ACF and PACF of Returns Squared

In this case, all correlations are strong for all lags in the ACF and the PACF has out of range correlations that suggest a non-stationary Random-Walk process.

BBAS3

# BBAS3
par(mfcol=c(1,2))
acf((BBAS.rc.ts)^2, lag.max=20,main='ACF BBAS3 Returns Squared',  na.action = na.pass)
pacf((BBAS.rc.ts)^2, lag.max=20,main='PACF BBAS3 Returns Squared',  na.action = na.pass)

IBOV

# IBOV
par(mfcol=c(1,2))
acf((IBOV.rc.ts)^2, lag.max=20,main='ACF IBOV Returns Squared',  na.action = na.pass)
pacf((IBOV.rc.ts)^2, lag.max=20,main='PACF IBOV Returns Squared',  na.action = na.pass)

Squared Returns Plots

For cluster volatility, the high and low volatility moments ocorrs in same moments.

BBAS3

# BBAS3
par(mfcol=c(2,1))
plot(BBAS.rc.ts, main = "BBAS3 Returns")
plot((BBAS.rc.ts)^2, main = "BBAS3 Squared Returns")

IBOV

# IBOV
par(mfcol=c(2,1))
plot(IBOV.rc.ts, main = "IBOV Returns")
plot((IBOV.rc.ts)^2, main = "IBOV Squared Returns")

Correlation Plot

par(mfrow=c(1,2))
# Correlation Returns
plot(as.numeric(BBAS.rc.ts), as.numeric(IBOV.rc.ts), pch = 19, col = "blue", xlab = "BBAS3", ylab = "IBOV", main = "Correlation")
abline(lm(as.numeric(BBAS.rc.ts) ~ as.numeric(IBOV.rc.ts)), col = "red", lwd = 3)

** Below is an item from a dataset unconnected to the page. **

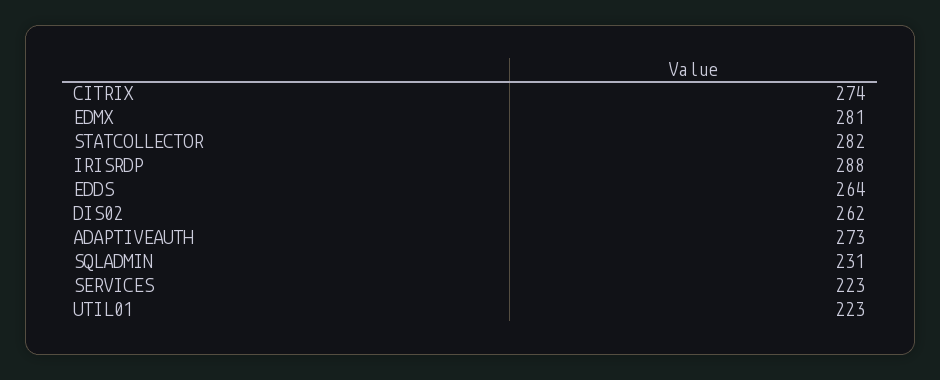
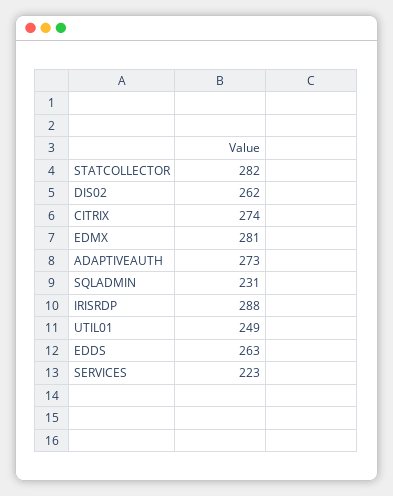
EDDS: 264 -> 263
UTIL01: 223 -> 249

# Correlation Returns Squared
plot(as.numeric((BBAS.rc.ts)^2), as.numeric((IBOV.rc.ts)^2), pch = 19, col = "blue", xlab = "BBAS3 SQ", ylab = "IBOV SQ", main = "Correlation")
abline(lm(as.numeric((BBAS.rc.ts)^2) ~ as.numeric((IBOV.rc.ts)^2)), col = "red", lwd = 3)

Leverage Effects

For leverage effects, price movements are adjusted with volatility. If the asset price is falling, there is an increase in the firm’s leverage and, in general, also an increase in uncertainty, which increases the volatility.

BBAS3

par(mfcol=c(2,1))
plot(BBAS.ts, main = "BBAS3")
plot((BBAS.rc.ts)^2, main = "BBAS3 Squared Returns")

IBOV

# IBOV
par(mfcol=c(2,1))
plot(IBOV.ts, main = "IBOV")
plot((IBOV.rc.ts)^2, main = "IBOV Squared Returns")

Co-movimentos de volatilidade

When market shocks occur in 2008, 2017 and 2020, we have that the volatilities follow for the two assets in their return.

par(mfcol=c(2,1))
plot(BBAS.rc.ts, main = "BBAS3 Returns")

plot(IBOV.rc.ts, main = "IBOV Returns")